(SOURCE RECORDS)
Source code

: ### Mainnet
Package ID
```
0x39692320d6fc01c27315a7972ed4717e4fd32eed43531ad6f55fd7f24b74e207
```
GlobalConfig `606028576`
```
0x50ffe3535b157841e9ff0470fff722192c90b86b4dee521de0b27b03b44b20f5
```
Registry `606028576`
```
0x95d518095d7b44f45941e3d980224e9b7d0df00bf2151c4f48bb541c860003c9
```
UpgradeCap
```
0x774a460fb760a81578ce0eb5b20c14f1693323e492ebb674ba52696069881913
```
(End SOURCE RECORDS)
(SOURCE RECORDS)
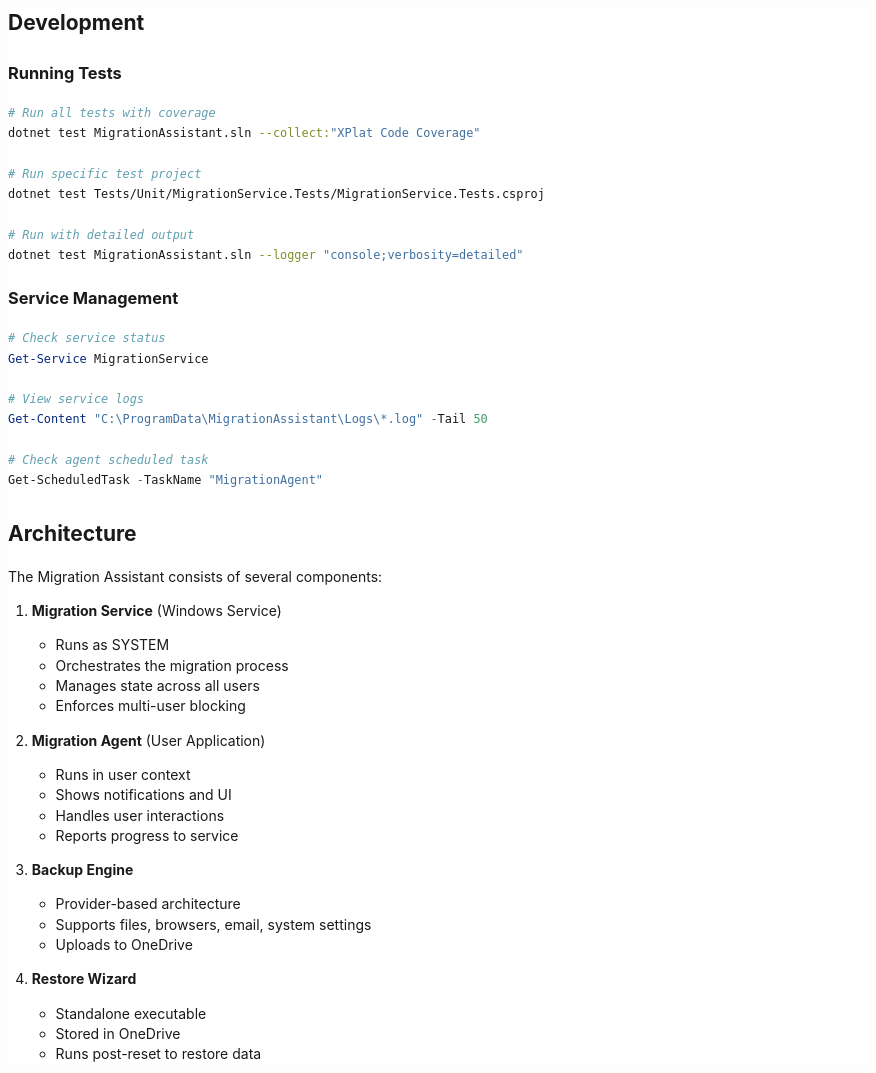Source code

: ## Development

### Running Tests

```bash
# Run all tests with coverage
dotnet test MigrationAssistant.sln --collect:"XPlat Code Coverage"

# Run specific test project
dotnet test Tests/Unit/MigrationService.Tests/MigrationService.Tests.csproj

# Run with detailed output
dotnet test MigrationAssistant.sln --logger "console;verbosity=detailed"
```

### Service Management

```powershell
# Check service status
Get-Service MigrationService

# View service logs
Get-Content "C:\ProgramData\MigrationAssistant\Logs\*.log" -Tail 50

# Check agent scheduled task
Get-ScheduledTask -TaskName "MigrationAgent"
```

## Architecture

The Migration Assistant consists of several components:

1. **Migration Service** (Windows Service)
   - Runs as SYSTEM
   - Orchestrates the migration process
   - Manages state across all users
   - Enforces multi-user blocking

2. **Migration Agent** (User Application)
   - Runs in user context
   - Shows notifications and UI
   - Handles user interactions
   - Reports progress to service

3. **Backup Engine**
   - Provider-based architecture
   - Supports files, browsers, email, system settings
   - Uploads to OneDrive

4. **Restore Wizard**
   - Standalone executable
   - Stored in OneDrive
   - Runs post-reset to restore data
(End SOURCE RECORDS)
(SOURCE RECORDS)
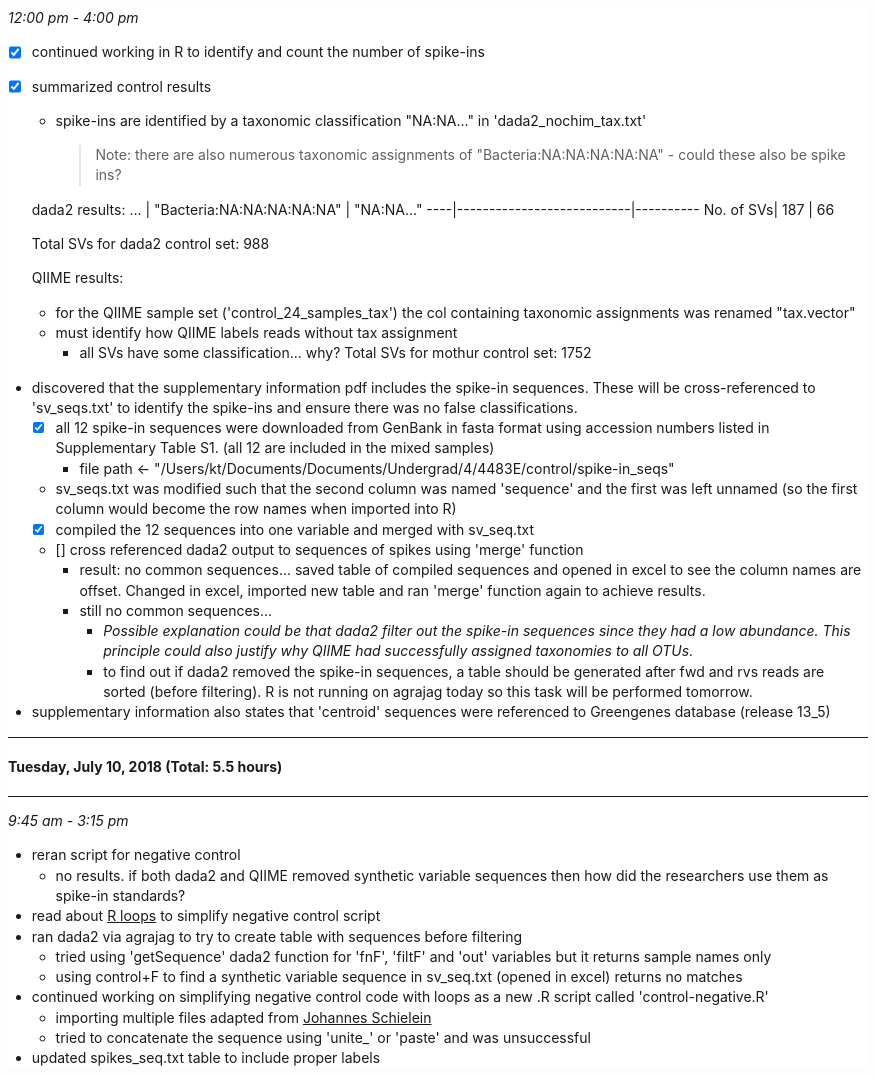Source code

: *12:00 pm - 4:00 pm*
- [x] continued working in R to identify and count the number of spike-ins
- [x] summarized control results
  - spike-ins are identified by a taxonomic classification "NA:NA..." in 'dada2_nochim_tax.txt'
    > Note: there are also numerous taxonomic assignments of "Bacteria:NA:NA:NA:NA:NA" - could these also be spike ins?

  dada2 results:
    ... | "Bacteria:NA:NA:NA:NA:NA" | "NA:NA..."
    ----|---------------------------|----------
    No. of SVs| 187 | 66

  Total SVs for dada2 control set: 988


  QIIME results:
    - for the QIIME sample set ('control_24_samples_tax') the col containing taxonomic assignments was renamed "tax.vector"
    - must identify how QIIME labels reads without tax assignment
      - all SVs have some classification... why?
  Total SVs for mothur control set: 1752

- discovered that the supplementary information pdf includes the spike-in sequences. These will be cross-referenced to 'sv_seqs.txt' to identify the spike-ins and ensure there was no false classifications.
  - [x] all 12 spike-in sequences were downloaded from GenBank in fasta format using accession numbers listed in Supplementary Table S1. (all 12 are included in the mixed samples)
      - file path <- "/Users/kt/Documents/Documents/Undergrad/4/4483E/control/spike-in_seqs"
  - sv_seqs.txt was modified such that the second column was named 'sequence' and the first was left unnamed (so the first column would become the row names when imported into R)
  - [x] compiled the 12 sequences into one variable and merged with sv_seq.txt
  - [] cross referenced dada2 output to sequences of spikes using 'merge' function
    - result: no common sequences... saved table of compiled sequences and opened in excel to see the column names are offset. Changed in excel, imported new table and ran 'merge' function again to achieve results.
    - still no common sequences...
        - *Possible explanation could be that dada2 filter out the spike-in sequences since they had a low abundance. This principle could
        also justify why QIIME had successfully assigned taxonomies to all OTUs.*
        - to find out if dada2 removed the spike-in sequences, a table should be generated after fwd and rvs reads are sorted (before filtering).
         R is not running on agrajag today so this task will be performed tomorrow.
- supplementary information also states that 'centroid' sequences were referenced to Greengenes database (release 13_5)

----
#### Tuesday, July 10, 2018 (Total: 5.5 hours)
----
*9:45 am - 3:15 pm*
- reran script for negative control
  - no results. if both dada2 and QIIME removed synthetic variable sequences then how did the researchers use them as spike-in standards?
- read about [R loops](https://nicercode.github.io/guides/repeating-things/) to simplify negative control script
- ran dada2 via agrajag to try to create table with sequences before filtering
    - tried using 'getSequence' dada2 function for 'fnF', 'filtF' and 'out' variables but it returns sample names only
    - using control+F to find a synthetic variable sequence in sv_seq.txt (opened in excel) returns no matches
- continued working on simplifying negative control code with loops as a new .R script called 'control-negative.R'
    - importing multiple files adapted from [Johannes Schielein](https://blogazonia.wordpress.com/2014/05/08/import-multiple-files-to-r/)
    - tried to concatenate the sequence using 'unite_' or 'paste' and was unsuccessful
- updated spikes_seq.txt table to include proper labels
(End SOURCE RECORDS)
Lines holding the string "find" must be copied out of the entries above.

        - to find out if dada2 removed the spike-in sequences, a table should be generated after fwd and rvs reads are sorted (before filtering).
    - using control+F to find a synthetic variable sequence in sv_seq.txt (opened in excel) returns no matches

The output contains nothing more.